Chili powder and lime juice provide a zesty dressing to this salad, which is full of root vegetables.

plate with vegetable salad

Makes: 4 servings

Ingredients

Salad

  • 2 cups arugula
  • 1 cup cilantro leaves
  • 1 parsnip, peeled and cut into 1 inch pieces
  • 1 carrot, peeled and cut into 1 inch pieces
  • 1 turnip, peeled and chopped
  • ¼ cup walnuts, chopped (optional)
  • ¼ cup blue cheese, crumbled (optional)

Dressing

  • ¼ cup lime juice
  • ½ teaspoon lime, zested
  • 1 teaspoon sugar
  • ¼ teaspoon chili powder
  • 1 tablespoon olive oil

Directions

  1. Combine arugula and cilantro in a bowl and divide onto four plates.
  2. Place parsnips, carrots, and turnips into 1 quart of boiling water.

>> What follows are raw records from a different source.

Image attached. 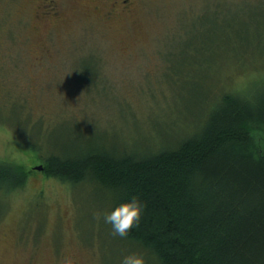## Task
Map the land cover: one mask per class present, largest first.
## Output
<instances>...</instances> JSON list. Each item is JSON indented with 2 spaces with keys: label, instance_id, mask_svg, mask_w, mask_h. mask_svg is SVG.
I'll return each mask as SVG.
<instances>
[{
  "label": "rangeland",
  "instance_id": "1",
  "mask_svg": "<svg viewBox=\"0 0 264 264\" xmlns=\"http://www.w3.org/2000/svg\"><path fill=\"white\" fill-rule=\"evenodd\" d=\"M102 4L0 0V164L39 165L32 140L55 153L155 148L202 125L222 92L260 101L264 0H133L111 16ZM168 62L180 63L179 79ZM110 197L36 169L0 188V264L145 255L105 222Z\"/></svg>",
  "mask_w": 264,
  "mask_h": 264
},
{
  "label": "trees",
  "instance_id": "2",
  "mask_svg": "<svg viewBox=\"0 0 264 264\" xmlns=\"http://www.w3.org/2000/svg\"><path fill=\"white\" fill-rule=\"evenodd\" d=\"M179 66L167 63L171 81ZM220 96L202 125L155 148L55 153L33 140L28 148L48 175L108 190L111 208L138 197L140 222L120 237L145 250L149 264H264V94L258 104L243 91ZM33 170L0 164V188L21 186Z\"/></svg>",
  "mask_w": 264,
  "mask_h": 264
},
{
  "label": "clouds",
  "instance_id": "3",
  "mask_svg": "<svg viewBox=\"0 0 264 264\" xmlns=\"http://www.w3.org/2000/svg\"><path fill=\"white\" fill-rule=\"evenodd\" d=\"M144 204L136 196L121 202L110 210L103 212L105 222L110 223L114 234L126 237L132 228L139 224L143 212ZM63 264H76V260L71 256L65 258ZM120 264H146L145 257L138 253L124 255Z\"/></svg>",
  "mask_w": 264,
  "mask_h": 264
},
{
  "label": "flooded vegetation",
  "instance_id": "4",
  "mask_svg": "<svg viewBox=\"0 0 264 264\" xmlns=\"http://www.w3.org/2000/svg\"><path fill=\"white\" fill-rule=\"evenodd\" d=\"M101 1L104 7L107 8V13L111 16L114 12L125 14L131 8L133 0H98ZM52 7V6H51Z\"/></svg>",
  "mask_w": 264,
  "mask_h": 264
},
{
  "label": "water",
  "instance_id": "5",
  "mask_svg": "<svg viewBox=\"0 0 264 264\" xmlns=\"http://www.w3.org/2000/svg\"><path fill=\"white\" fill-rule=\"evenodd\" d=\"M33 168L37 169V170H41V169H43V166H42V164H39V165L33 166Z\"/></svg>",
  "mask_w": 264,
  "mask_h": 264
}]
</instances>
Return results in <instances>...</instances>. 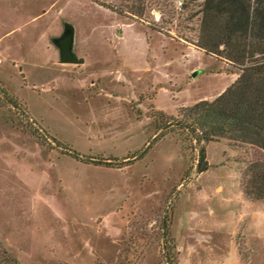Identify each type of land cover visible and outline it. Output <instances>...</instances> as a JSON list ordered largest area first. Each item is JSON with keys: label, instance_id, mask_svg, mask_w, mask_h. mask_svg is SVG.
Instances as JSON below:
<instances>
[{"label": "rangeland", "instance_id": "1", "mask_svg": "<svg viewBox=\"0 0 264 264\" xmlns=\"http://www.w3.org/2000/svg\"><path fill=\"white\" fill-rule=\"evenodd\" d=\"M181 3L135 21L93 0H0V257L165 264L167 252L172 264H264V199L244 193L261 158L249 144L170 132L140 160L105 167L42 138L40 128L81 155L122 159L155 135L156 111L176 118L231 86L239 69L193 44L201 2ZM66 34L78 64L53 53Z\"/></svg>", "mask_w": 264, "mask_h": 264}, {"label": "trees", "instance_id": "2", "mask_svg": "<svg viewBox=\"0 0 264 264\" xmlns=\"http://www.w3.org/2000/svg\"><path fill=\"white\" fill-rule=\"evenodd\" d=\"M100 6L131 20H141L147 11L168 7L175 0H93ZM117 3H114V2ZM200 1L198 31L195 43L207 55L223 58L239 69V77L212 101L202 100L189 107H181L178 117L166 118L156 111V133L145 148L122 159L84 156L51 137L40 128L43 140H51L65 155L88 165L122 167L140 160L154 143L167 133L184 132L197 143L225 138L249 144L261 153V158L250 163L249 179L244 193L250 199H264V0H182L181 10H192ZM160 7V8H158ZM161 17L163 12L160 11ZM6 102L18 108L19 100L3 92ZM204 147L199 149L197 170L205 171ZM170 251L171 248L164 246ZM165 264H172L170 253H165ZM0 264H17L6 254Z\"/></svg>", "mask_w": 264, "mask_h": 264}, {"label": "water", "instance_id": "3", "mask_svg": "<svg viewBox=\"0 0 264 264\" xmlns=\"http://www.w3.org/2000/svg\"><path fill=\"white\" fill-rule=\"evenodd\" d=\"M57 45L60 49L62 63L70 64L82 62V60H78L77 57L71 52V42L69 34H66L61 39H59L57 41Z\"/></svg>", "mask_w": 264, "mask_h": 264}, {"label": "crops", "instance_id": "4", "mask_svg": "<svg viewBox=\"0 0 264 264\" xmlns=\"http://www.w3.org/2000/svg\"><path fill=\"white\" fill-rule=\"evenodd\" d=\"M62 38V37H61ZM61 38H59V39H61ZM58 39V40H59ZM57 40V41H58ZM55 47V46H54ZM57 47H58V45H57ZM59 48V47H58ZM5 52H7V48L6 47H4L3 45H1V39H0V63H1V61H2V58H3V55H5ZM71 52L77 57V55L72 51V49H71ZM53 53H54V55H56V58H57V56H58V62L60 63V64H66V63H62V61H61V53H60V49L58 50V53H57V50H56V52L55 51H53ZM77 59H78V57H77ZM78 60H80V59H78ZM70 64H78V63H70Z\"/></svg>", "mask_w": 264, "mask_h": 264}]
</instances>
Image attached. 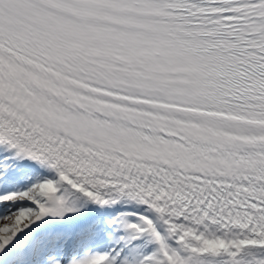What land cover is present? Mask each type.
I'll use <instances>...</instances> for the list:
<instances>
[{"label":"snow or ice","instance_id":"obj_1","mask_svg":"<svg viewBox=\"0 0 264 264\" xmlns=\"http://www.w3.org/2000/svg\"><path fill=\"white\" fill-rule=\"evenodd\" d=\"M0 264H264V0H0Z\"/></svg>","mask_w":264,"mask_h":264}]
</instances>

Return water to a simmer, cook vegetables for 2 minutes. Drain vegetables into a colander.
  3. Mix the ingredients for dressing in a small bowl.
  4. Place hot vegetables on top of greens and top with homemade dressing. Top with walnuts and blue cheese if desired.

Recipe from: 5 A Day: Eat 5 to 9 Fruits and Vegetables, U.S. Department of Health and Human Services, Centers for Disease Control and Prevention, adapted by the USDA Food and Nutrition Administration.